3) For Libya/Egypt etc. the problem is of a different nature. We need applications like ‘Twitter’ to continue to function even if the artery to central servers goes down. This can be handled by building applications in a manner that they can be run on edge servers with local data. I believe this kind of redundancy can also be useful for businesses.
Measuring Affect Coldly
Outside of the variety of ways of explicitly asking people how they feel about another group – feeling thermometers, like/dislike scales, favorability ratings etc., explicit measures asked using mechanisms designed to overcome or attenuate social desirability concerns – bogus pipeline, ACASI, etc., and a plethora of implicit measures – affect misattribution, IAT, etc., there exist a few other interesting ways of measuring affect –
- Games as measures – Jeremy Weinstein uses ‘games’ like the dictator game to measure (inter-ethnic) affect. One can use prisoner’s dilemma, among other games, to do the same.
- Systematic bias in responding to factual questions when ignorant about the correct answer – For example, most presidential elections years since 1988, ANES has posed a variety of retrospective evaluative and factual questions including assessments of the state of the economy, whether the inflation/unemployment/crime rose, remained the same, or declined in the past year (or some other time frame). Analyses of these questions have revealed significant ‘partisan bias’, but these questions have yet to be used as a measure of ‘partisan affect’ that is the likely cause of the observed ‘bias’.
‘Fairly’ Random
Lottery is a way to assign disproportionate rewards (or punishments) ‘fairly’. Procedural fairness – equal chance of selection – provides ‘legitimacy’ to this system of disproportionate allocation.
Given the purpose of a lottery is unequal allocation, it is important that informed consent be sought from the participants, and that it be used in consequential arenas only when necessary.
Fairness over the longer term
One particular use of lottery is in fair assignment of scarce indivisible resources. For example, think of a good school with only hundred open seats that receives a thousand applications from candidates who are indistinguishable (or only weakly distinguishable) – given limitations of data – from each other in matters of ability. One fair way of assigning seats would be to do it randomly.
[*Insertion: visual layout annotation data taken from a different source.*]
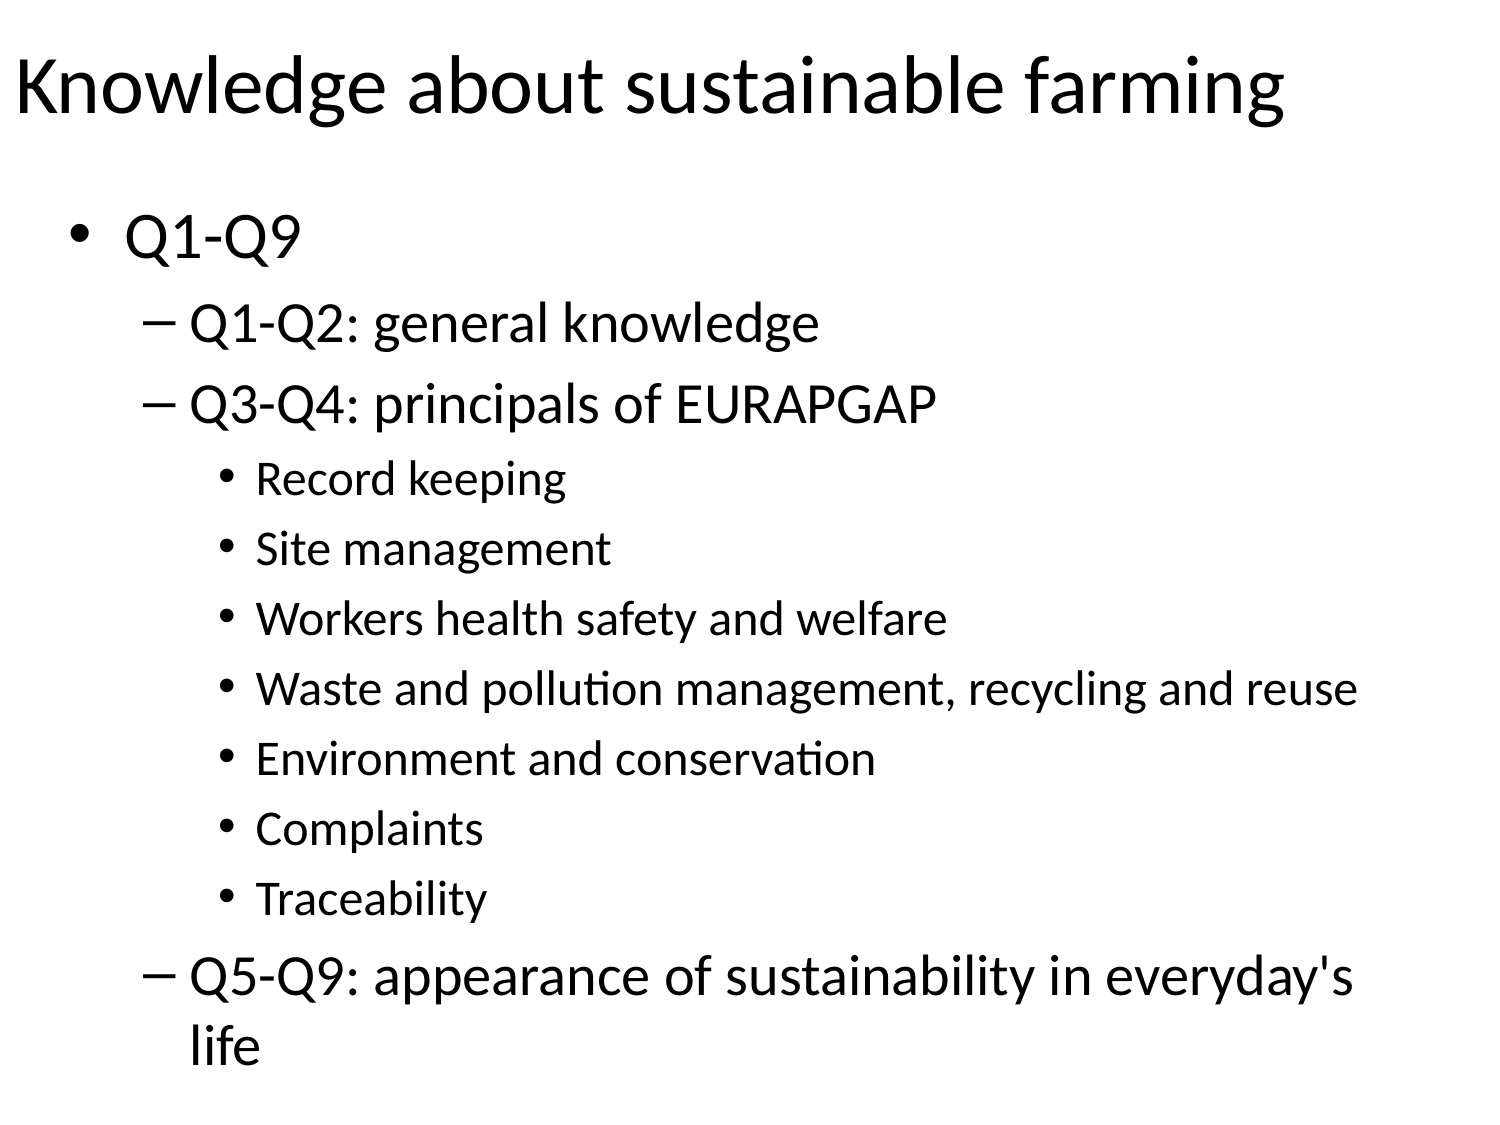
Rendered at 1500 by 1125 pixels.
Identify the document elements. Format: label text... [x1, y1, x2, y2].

list Q1-Q9 Q1-Q2: general knowledge Q3-Q4: principals of EURAPGAP Record keeping Site management Workers health safety and welfare Waste and pollution management, recycling and reuse Environment and conservation Complaints Traceability Q5-Q9: appearance of sustainability in everyday's life [53, 184, 1425, 1094]
title Knowledge about sustainable farming [0, 0, 1442, 161]
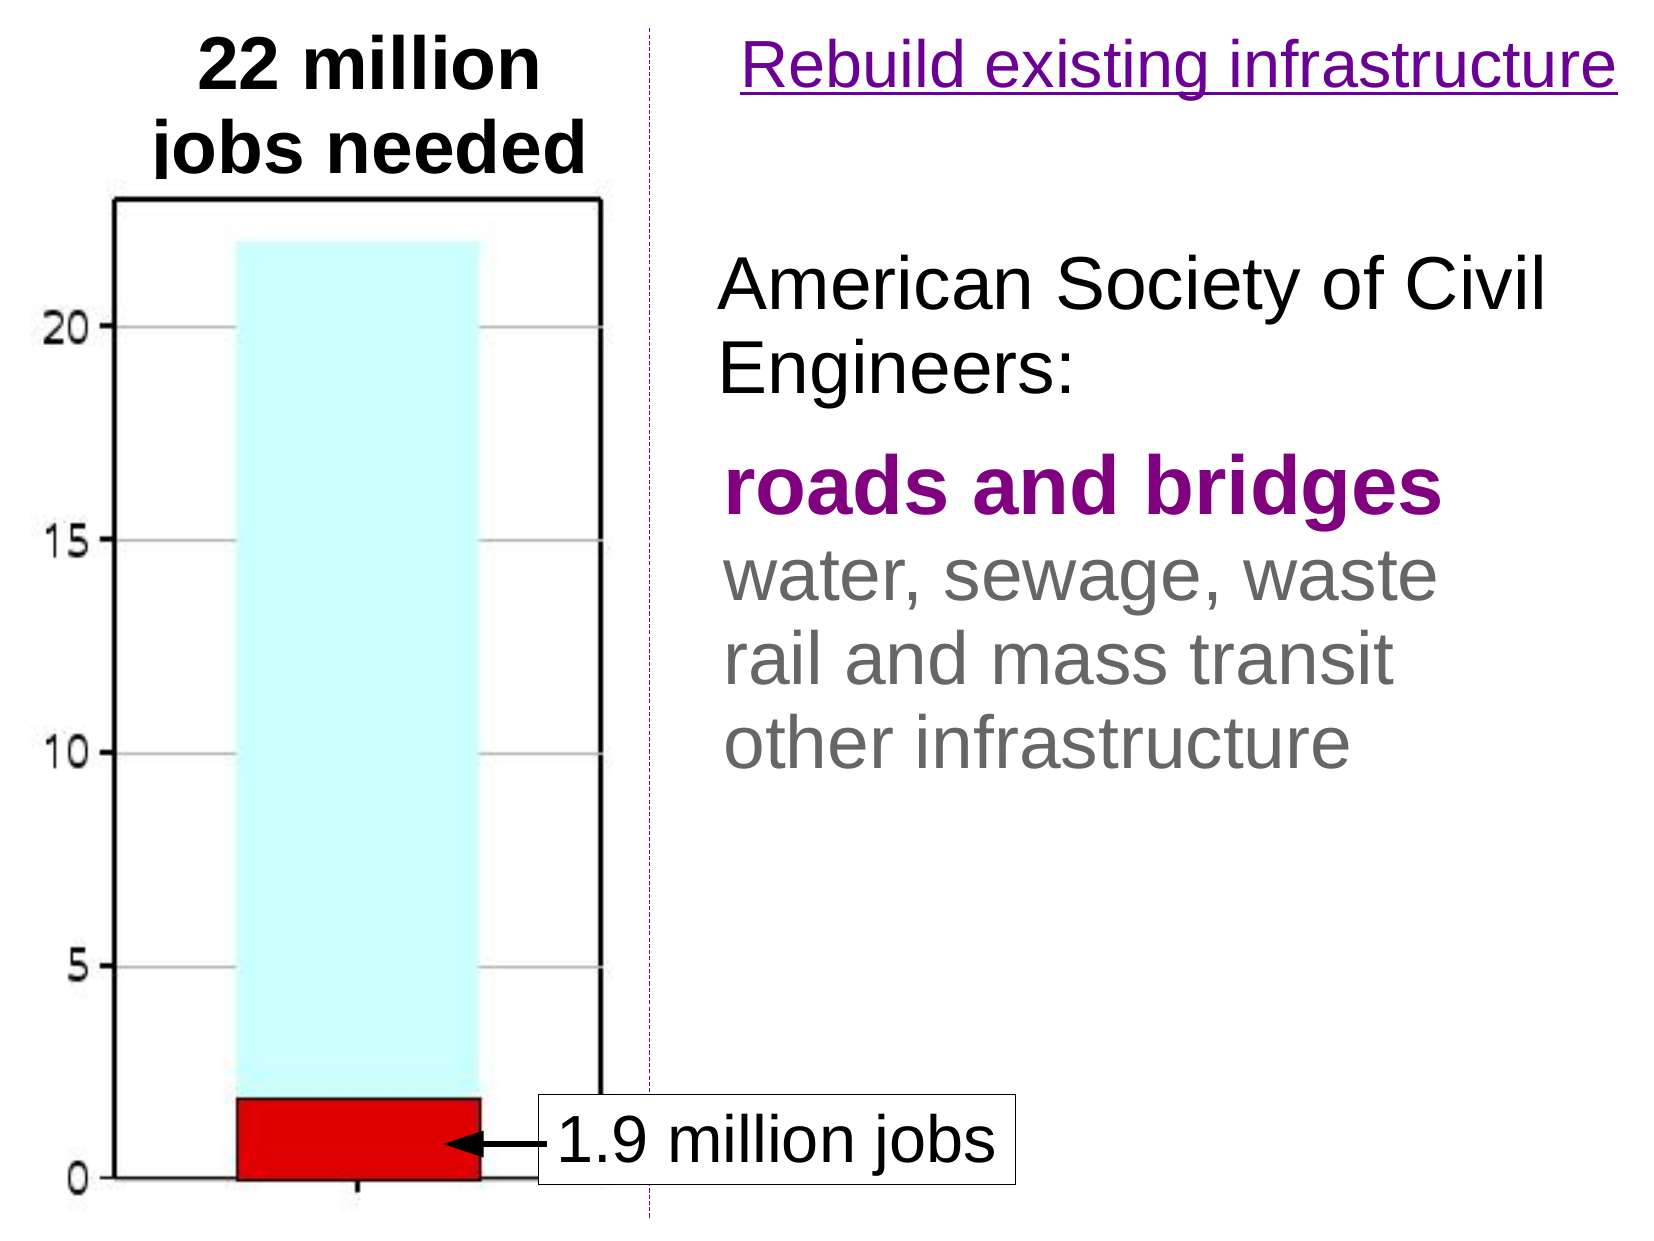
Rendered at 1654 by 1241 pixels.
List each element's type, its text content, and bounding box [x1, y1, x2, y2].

text_box 1.9 million jobs [538, 1094, 1016, 1185]
picture [30, 179, 616, 1231]
text_box American Society of Civil Engineers: roads and bridges water, sewage, waste rail and mass transit other infrastructure [687, 234, 1607, 818]
text_box 22 million jobs needed [126, 13, 614, 179]
text_box Rebuild existing infrastructure [715, 19, 1643, 110]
One may choose to consider the matter closed at this point. However, this means making peace with disproportional outcomes. Alternatives exist to this option. For example, one may ask the winners of the lottery to give back to those who didn’t win – say by sharing the portion of their income attributable to going to a good school, or by producing public goods, or by some other mutually agreed mechanism.
Fair Selection
Random selection is a fair method of selection over objects where we have no or little ‘reason’ to prefer one over the other. When objects are ‘observably’ (as much as data can tell us) same, or similar – same within some margin, random selection is fair.
One may extend it to objects that are different but for no discretionary action of theirs, say people with physical or mental disabilities, though competing concerns, such as lower efficiency etc., exist. More generally, selection based on some commonly agreed metric – say maximal increase in public good – may also be considered fair.
As is clear, those who aren’t selected don’t ‘deserve’ less, and indeed adequate compensation ought to be the formal basis of selection, unless of course rewards once earned cannot be transferred (say lottery to get a liver transplant, which leaves others dead, and hence unable to receive any compensation, though one can imagine rewards being transferred to relatives, etc.).